Sie meinen, wenn es denn so weit wäre, gäbe es ein massives Interesse die Grenzen zu schützen? Also auch für Güter?
Genau, das meine ich mit Integrität des EU-Binnenmarktes. Der Binnenmarkt besteht ja nicht nur aus einer Zollunion, es sind auch Anforderungen an Produkte und Leistungen definiert. Wenn Sie zum Beispiel ein Auto in Griechenland erstmals auf die Straße setzen, dann ist das in ganz Europa zugelassen. Es gibt bestimmte technische Anforderungen, die in ganz Europa einheitlich gelten. Wenn Sie die Grenze diesbezüglich nicht schützen, dann haben sie auf einmal unterschiedliche Produkte, die nicht notwendigerweise den europäischen Anforderungen Genüge leisten. Das ist im Kern das Problem. Bei allem Pragmatismus hat man in dieser Beziehung strukturell keinen Spielraum.
Wie wird sich ein Brexit auf die deutsche Autoindustrie auswirken?
Die Automobilindustrie ist ein typisches Beispiel für sogenannte paneuropäische Wertschöpfungsketten. Sowohl in der Produktion von Autos als auch in der Veredelung von Vorprodukten oder Einzelteilen wie Motoren und Stoßdämpfern spielt die englische Wirtschaft eine große Rolle. Gerade für die so international ausgerichtete Automobilindustrie, die in ganz Europa fertigt, ist England ein wichtiger Standort, und mehr als nur ein Absatzmarkt. Das Gleiche gilt auch für den Maschinenbau. Im Vorfeld der Europawahlen zeigt sich übrigens, wie wichtig Europa ist. Europa ist aus Sicht der Unternehmen mitverantwortlich für unseren Wohlstand.
Welche Branchen wären besonders betroffen?
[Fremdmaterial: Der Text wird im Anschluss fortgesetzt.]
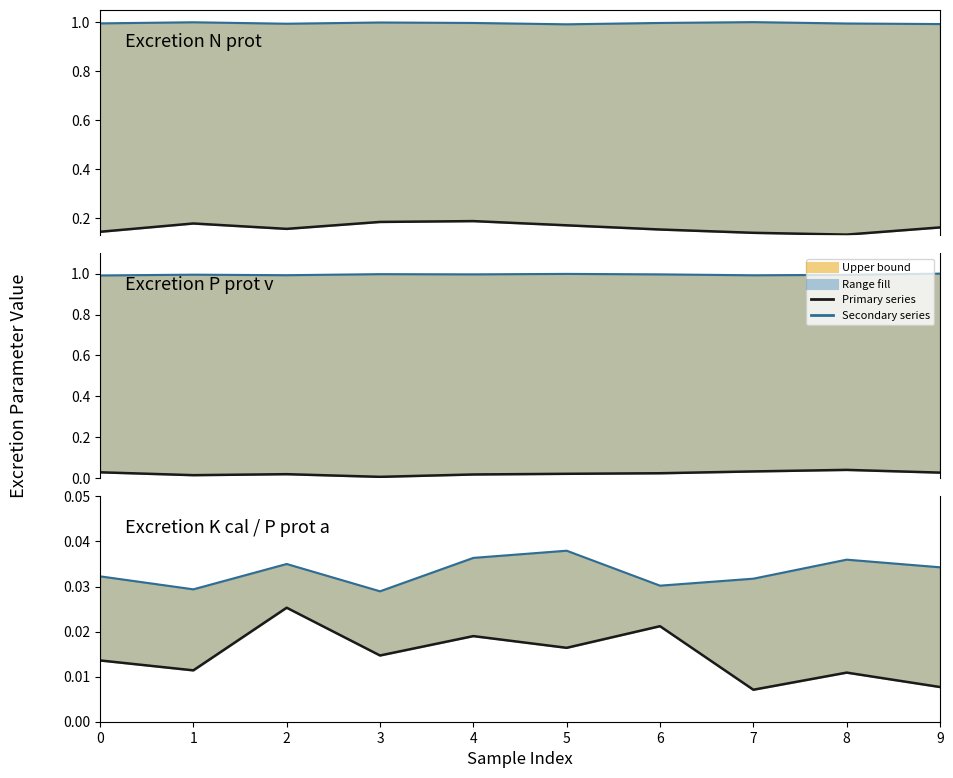

True or false: Excretion N prot line and Excretion P prot v line intersect in this chart.

False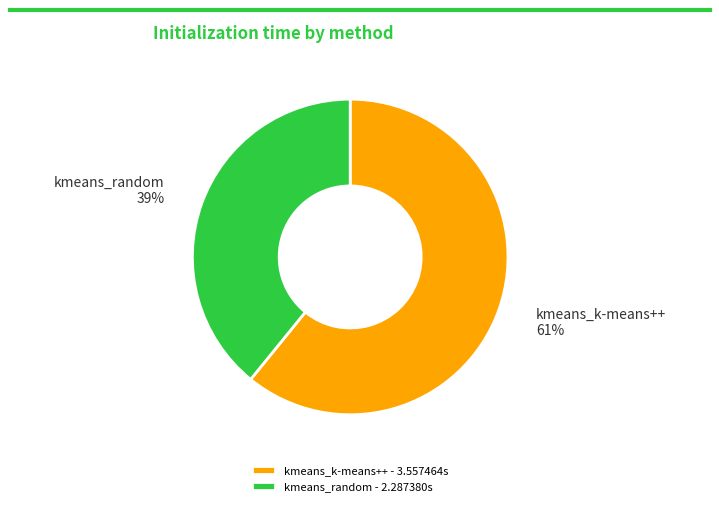

Does any single category account for the majority?

Yes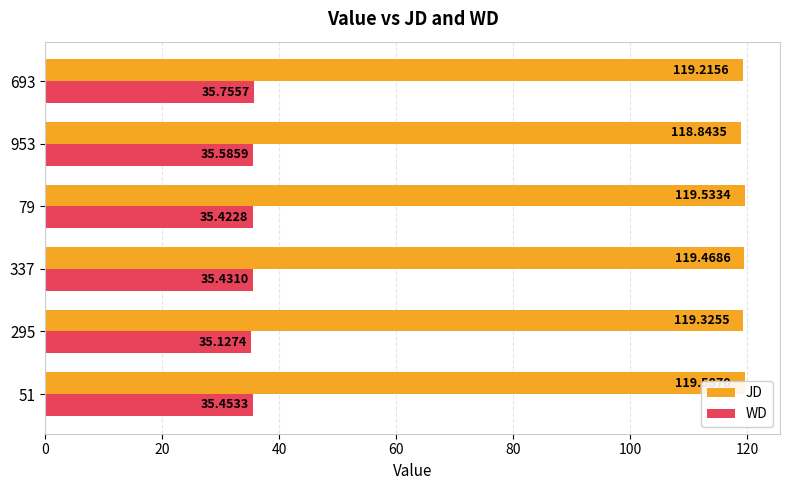

List the series in order of their overall mean, highest first.

JD, WD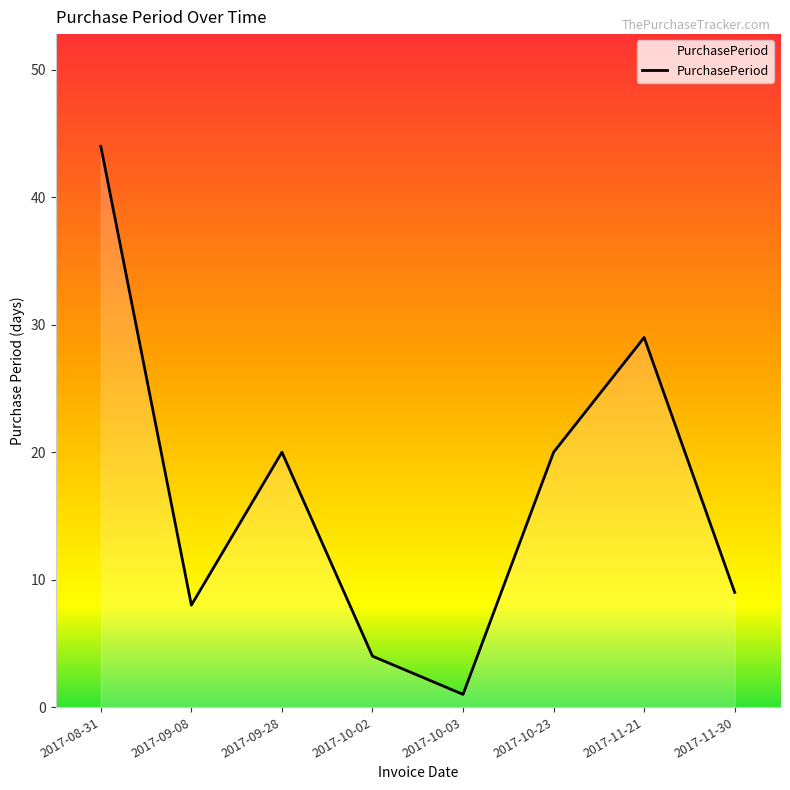

What is the ratio of the value at 2017-10-02 to the value at 2017-09-08?

0.5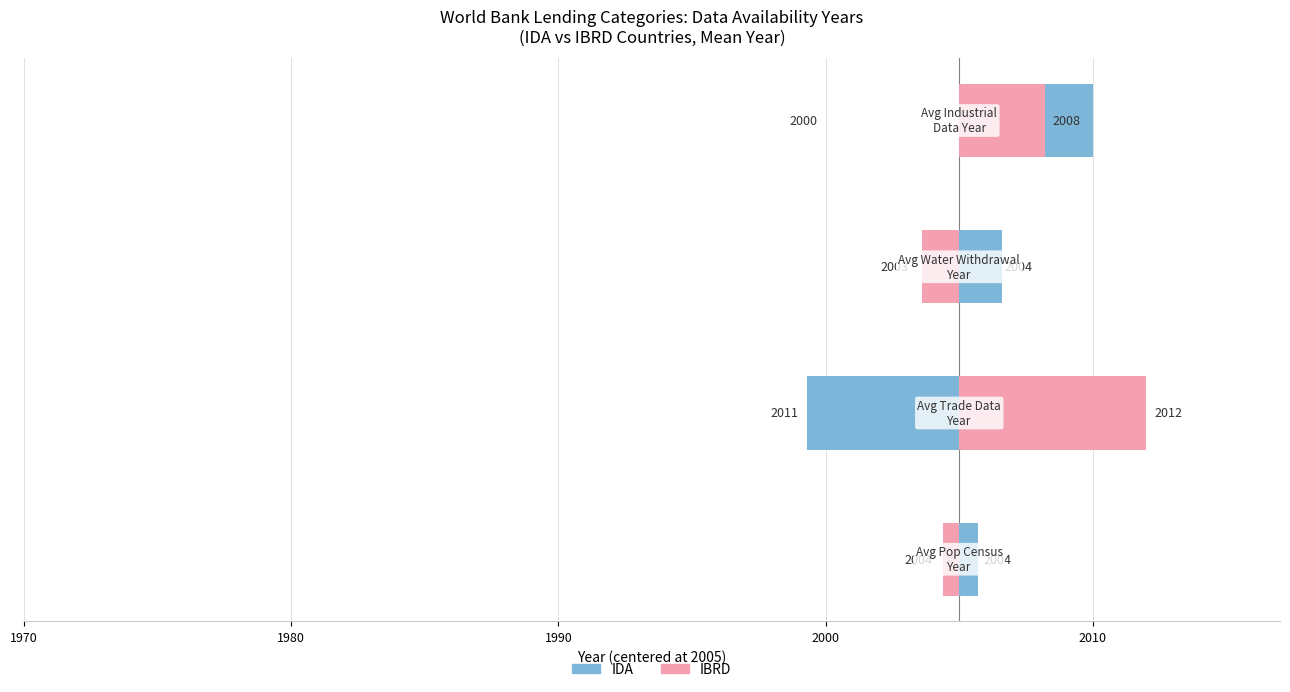

Where is IBRD nearest to the value 2?

2000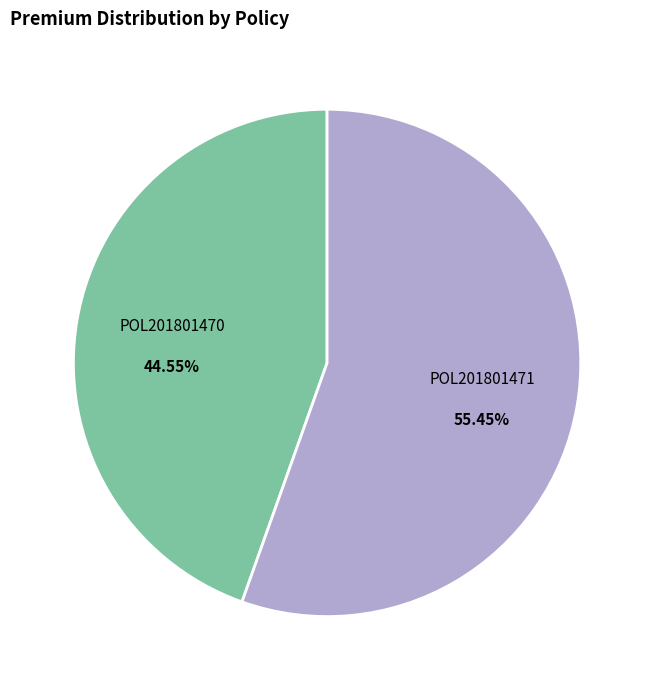

What percentage is the POL201801470 slice, to the nearest percent?

45%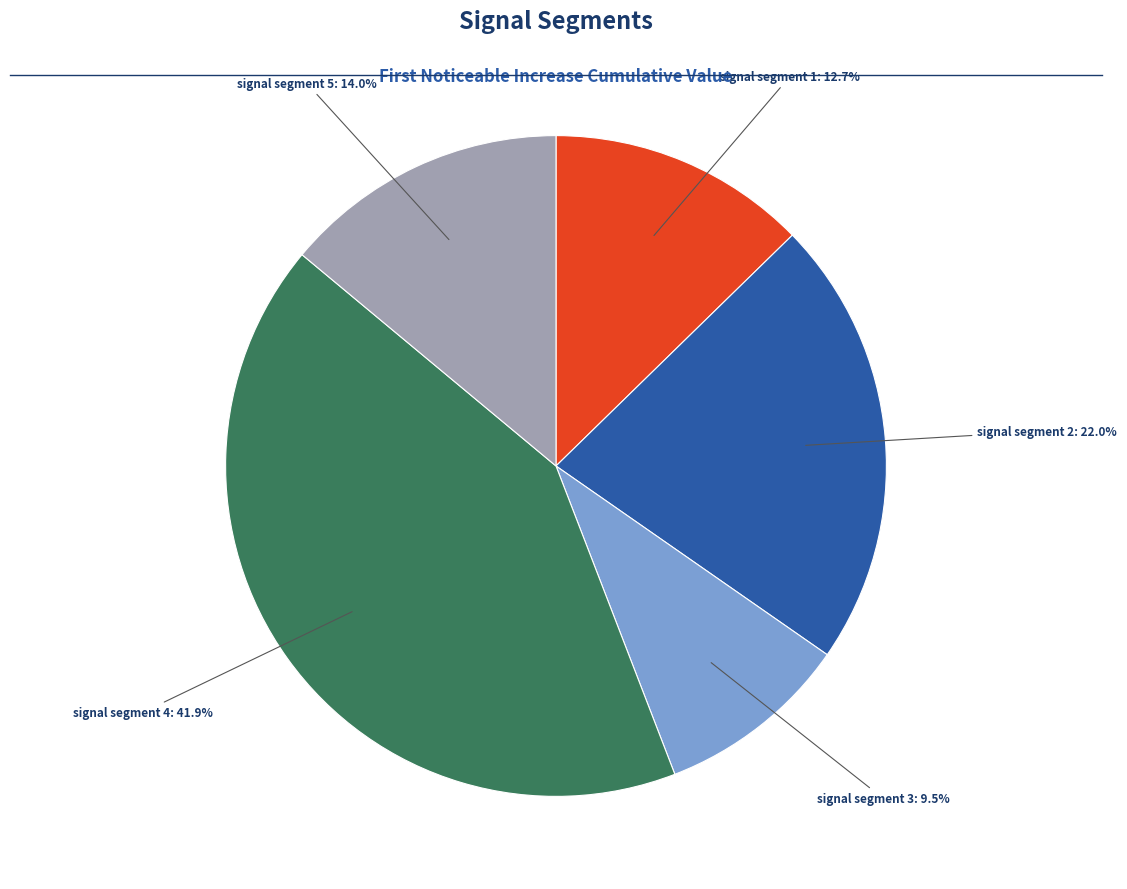

Does any single category account for the majority?

No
Es betrifft flächendeckend alle Produkte, die durch technische Regelwerke tangiert sind, wie der Maschinenbau oder die Chemie und Pharmazie. Die Zulassung von Medikamenten, welche selbstverständlich auf europäischer Ebene geschieht, ist ein großes Thema. Wer gewährleistet, dass Großbritannien in Zukunft all diese Regelungen übernimmt? Denn es heißt ja, dass die Briten gerade das nicht wollen. Bei allen Schwierigkeiten, die die zeitliche Verzögerung mit sich gebracht hat, sie hat auch dazu geführt, dass man auf allen Seiten verstanden hat, wie komplex das Thema ist.
Können Sie dem zeitlichen Aufschub also auch etwas Positives abgewinnen?
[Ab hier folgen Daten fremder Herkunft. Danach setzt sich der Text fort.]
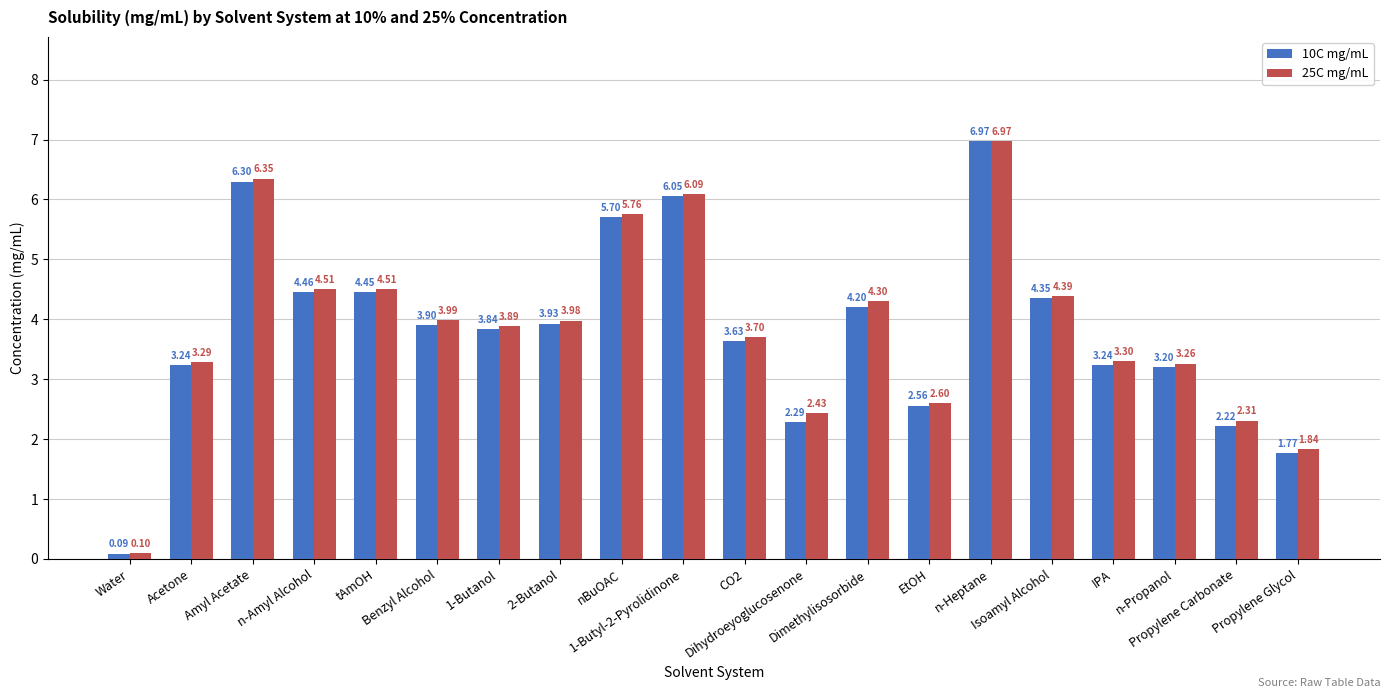

What are all the series names shown in the legend?

10C mg/mL, 25C mg/mL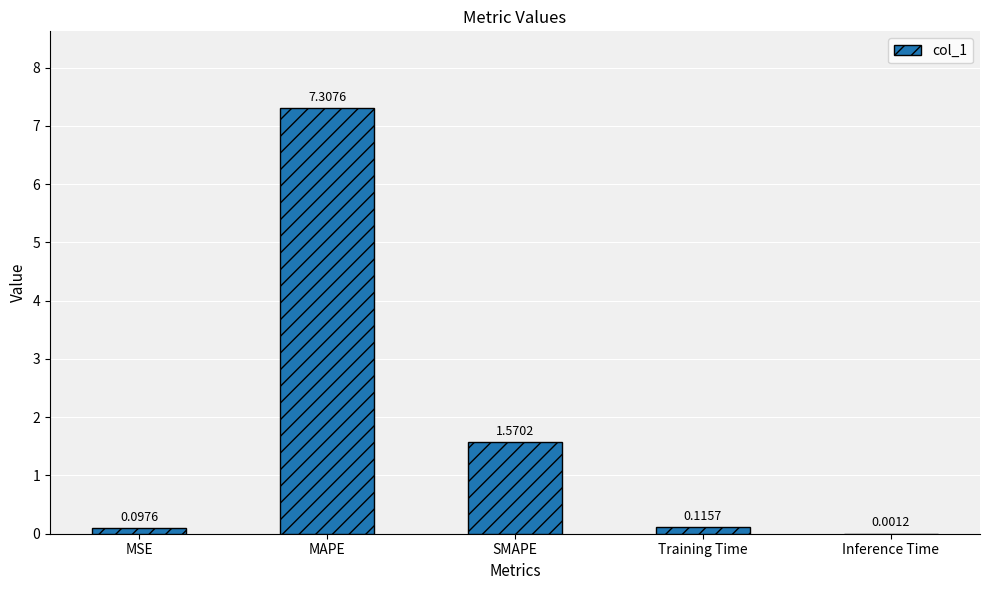

What is the maximum value shown in the chart?

7.3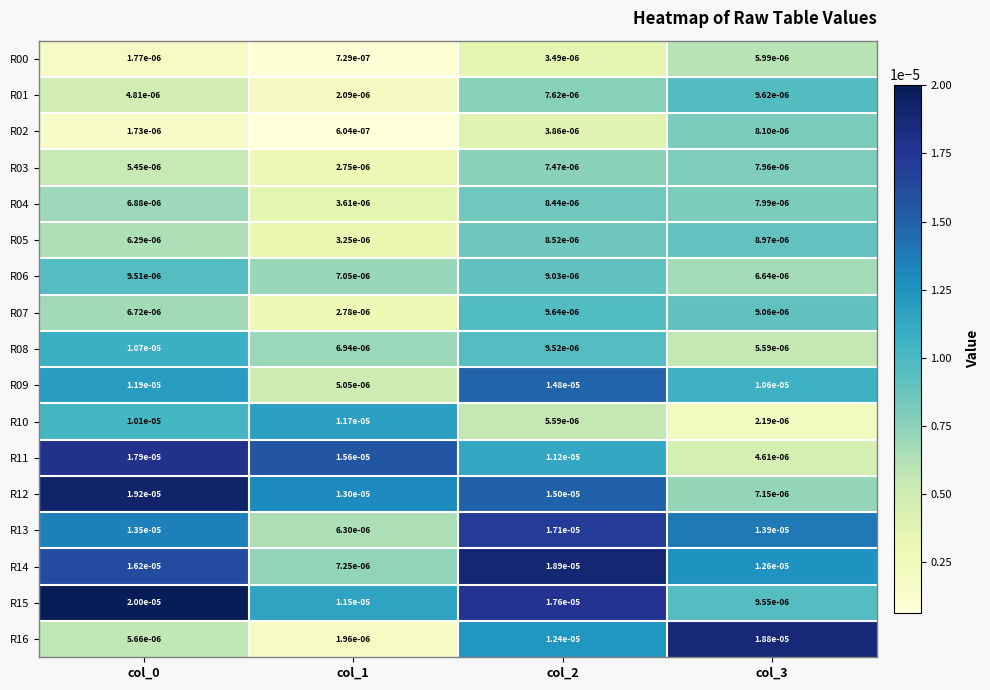

How many categories are shown in the chart?

4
Das Beste wäre natürlich, das Problem wäre nie entstanden. Wer hätte gedacht, dass die Diskussionen im britischen Parlament eine solch unmittelbare wirtschaftliche Relevanz für die Unternehmen in Deutschland haben würden? Das Zweitbeste wäre gewesen, man hätte die Zeitpläne eingehalten. Andererseits hätte man schon ahnen können, dass es so einfach nicht geht. Und nun ist es besser, sich die notwendige Zeit zu lassen, als eine Sturzgeburt hinzulegen. Chaos ist das letzte, was die Unternehmen brauchen. Gerade jetzt, wo die wirtschaftliche Situation ohnehin schwieriger wird.